Luna menelan ludah susah payah, berat sekali hanya untuk berbicara pada seekor mamalia. Coco kenyang berbarengan dengan Luna yang baru selesai mengumpulkan keberanian. Akan tetapi, di saat-saat terakhir ia justeru urung melisankan apa yang telah dipersiapkan. "Semuanya bakal tetep baik-baik aja, kan, kalo aku pura-pura nggak tau?"

Coco membalas dengan nada malas.

"Kok kamu gitu sih?" Luna manyun, memandang Coco terluka seakan-akan paham bahasa hewan.

"Meong meong!"

"Iya tapi nggak usah bilang aku bodoh juga!"

"Meong meong meong."

"Ini aku lagi berusaha mempertahankan keluarga kita, lho.

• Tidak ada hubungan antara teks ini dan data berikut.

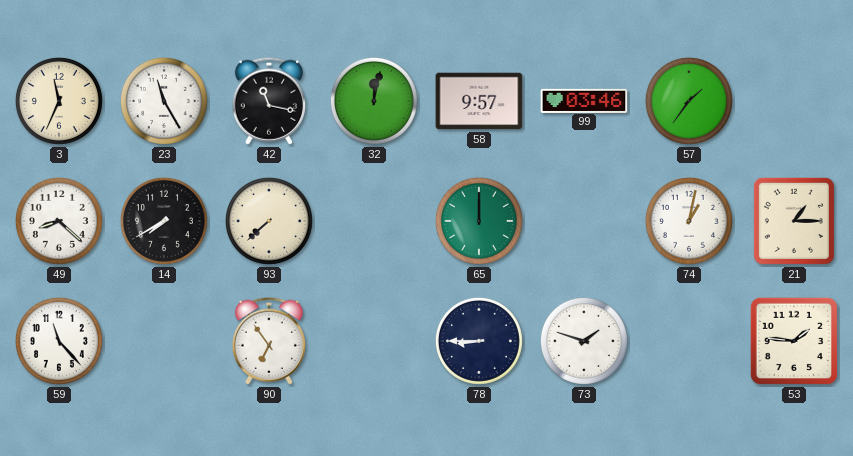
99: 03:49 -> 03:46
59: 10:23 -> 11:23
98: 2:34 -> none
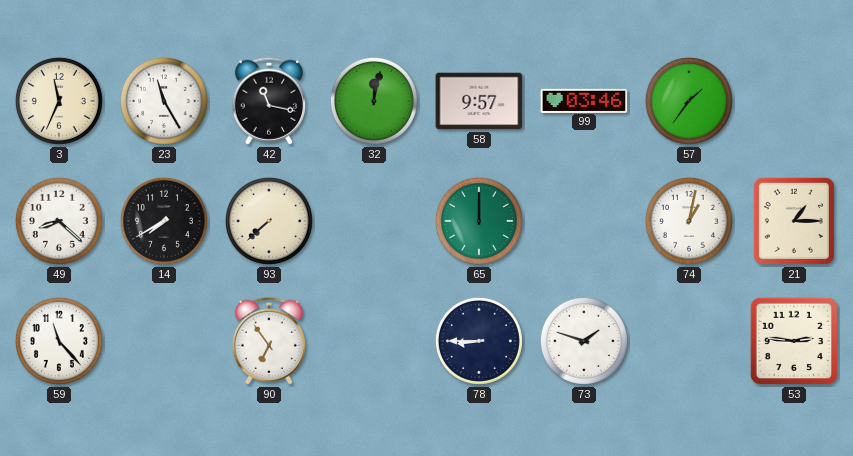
53: 1:46 -> 2:46
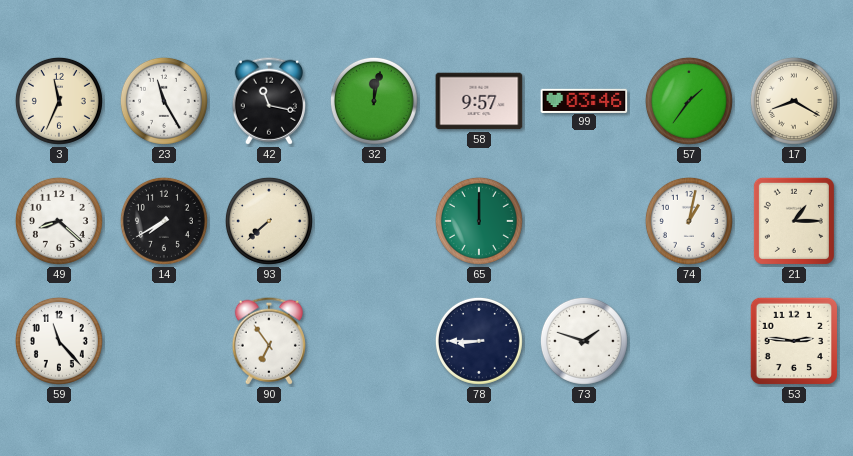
17: none -> 8:20
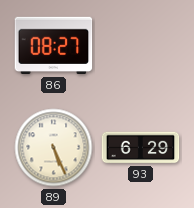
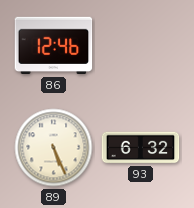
86: 08:27 -> 12:46
93: 6:29 -> 6:32
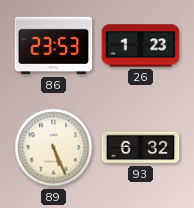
86: 12:46 -> 23:53
26: none -> 1:23
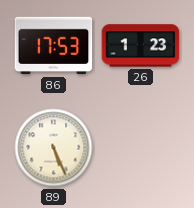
86: 23:53 -> 17:53
93: 6:32 -> none
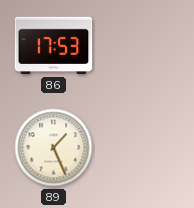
26: 1:23 -> none
89: 5:26 -> 1:26
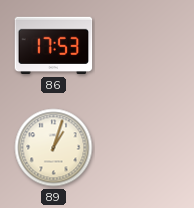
89: 1:26 -> 1:03
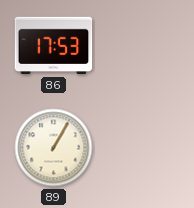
89: 1:03 -> 1:05
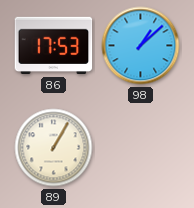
98: none -> 1:08
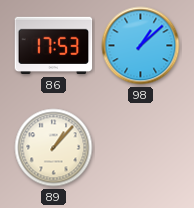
89: 1:05 -> 1:07
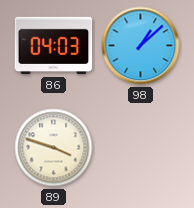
86: 17:53 -> 04:03
89: 1:07 -> 3:48
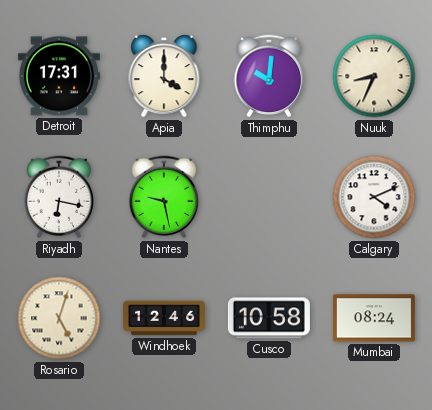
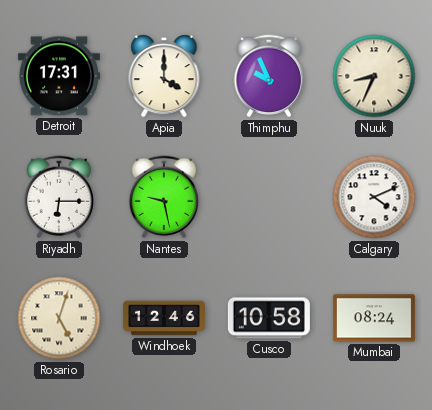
Thimphu: 10:01 -> 9:56
Riyadh: 6:17 -> 6:15
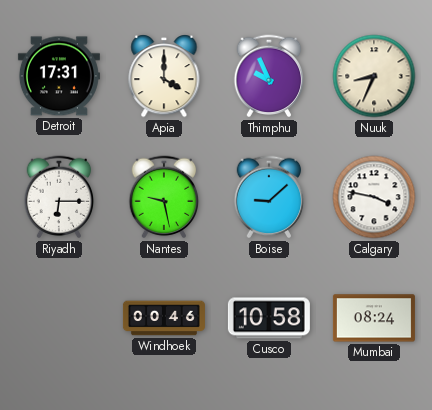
Boise: none -> 9:08
Calgary: 4:11 -> 3:47
Rosario: 5:03 -> none
Windhoek: 12:46 -> 00:46
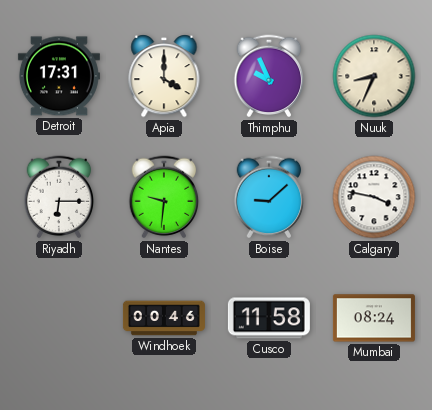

Biar kamu nggak broken home. Emang kamu mau?"

"Meong."

Napas Luna tersendat di tenggorokan, tidak sangka Coco akan setega ini. "... Jahat banget sih kamu."

Luna menutup mulut dengan kedua tangan dramatis, sedangkan Coco yang jengah melompat dan pergi ke tengah kasur.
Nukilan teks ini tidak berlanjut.